As part of our DAAD-JSPS Kyoto-Heidelberg Joint Research Project, I will hold a talk about a part of my dissertation concerning Inoue Hisashi’s early work. If you have the time, visit us at Karl Jaspers Centre in Heidelberg on the 9th of November, room 212, starting at 9 o’clock.
Inoue Hisashi’s preoccupation with the Edo period Gesaku literature has earned him a reputation as a Neogesaku writer. Almost all his Gesaku works focus on the authors of this pre-modern entertainment literature, be it the drama The Inner and Outer Gennai Frog War (Omote ura Gennai kaeru gassen『表裏源内蛙合戦』, 1971), dedicated to the life of Hiraga Gennai, or the Naoki Prize-winning novel Handcuffed Double Suicide (Tegusari shinjū『手鎖心中』, 1972), which also takes the topoi and plot from a kibyōshi of Santō Kyōden.

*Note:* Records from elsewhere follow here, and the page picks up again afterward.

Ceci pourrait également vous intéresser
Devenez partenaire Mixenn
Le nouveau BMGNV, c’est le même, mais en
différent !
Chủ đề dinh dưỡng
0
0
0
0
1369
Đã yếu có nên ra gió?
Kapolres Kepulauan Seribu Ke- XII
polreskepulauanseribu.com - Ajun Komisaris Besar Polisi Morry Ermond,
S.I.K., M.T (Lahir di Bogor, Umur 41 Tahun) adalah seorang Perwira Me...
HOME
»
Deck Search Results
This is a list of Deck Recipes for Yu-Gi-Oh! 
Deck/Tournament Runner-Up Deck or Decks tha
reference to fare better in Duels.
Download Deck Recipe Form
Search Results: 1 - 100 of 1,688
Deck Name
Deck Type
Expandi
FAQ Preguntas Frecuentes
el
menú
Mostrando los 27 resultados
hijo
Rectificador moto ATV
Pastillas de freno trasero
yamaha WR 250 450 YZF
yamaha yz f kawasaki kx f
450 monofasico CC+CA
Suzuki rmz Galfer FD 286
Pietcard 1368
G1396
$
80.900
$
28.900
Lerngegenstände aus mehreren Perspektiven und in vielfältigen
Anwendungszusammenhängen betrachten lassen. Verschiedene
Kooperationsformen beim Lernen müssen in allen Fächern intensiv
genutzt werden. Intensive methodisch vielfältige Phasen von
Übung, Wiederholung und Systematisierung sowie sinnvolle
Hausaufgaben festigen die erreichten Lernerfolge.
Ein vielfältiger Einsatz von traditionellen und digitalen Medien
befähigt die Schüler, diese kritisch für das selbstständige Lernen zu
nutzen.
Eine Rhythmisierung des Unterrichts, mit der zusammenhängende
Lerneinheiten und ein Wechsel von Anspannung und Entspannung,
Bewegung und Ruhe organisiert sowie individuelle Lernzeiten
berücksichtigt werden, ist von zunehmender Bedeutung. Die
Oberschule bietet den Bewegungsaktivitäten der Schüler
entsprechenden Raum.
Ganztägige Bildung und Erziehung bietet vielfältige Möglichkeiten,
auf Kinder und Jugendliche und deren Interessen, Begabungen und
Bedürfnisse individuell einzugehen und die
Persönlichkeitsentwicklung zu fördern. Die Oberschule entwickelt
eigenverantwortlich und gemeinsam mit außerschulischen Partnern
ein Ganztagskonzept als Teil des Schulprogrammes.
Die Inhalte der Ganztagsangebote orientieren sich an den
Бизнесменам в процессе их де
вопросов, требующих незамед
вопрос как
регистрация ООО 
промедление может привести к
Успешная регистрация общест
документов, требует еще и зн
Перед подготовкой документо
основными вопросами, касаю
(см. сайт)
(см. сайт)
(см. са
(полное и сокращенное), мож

In the collection Life Stories of Gesaku Literati (Gesaku sha meimei den『戯作者銘々伝』, 1979) each story is dedicated to one writer – to whom, and in which way his life or work comes to light, remains unclear to the end. What makes this collection unusual is that each story is a conversation of which only the text of one of the speakers is offered to read. It is the reader’s responsibility to find the narrator, the addressee and the subject in the course of the narrative from the information left behind in the text. A certain degree of literary-historical background knowledge is advantageous – the fact that the narratives nevertheless inspire reflection and entertain is due to literary techniques, some of which I would like to present and analyze in the talk.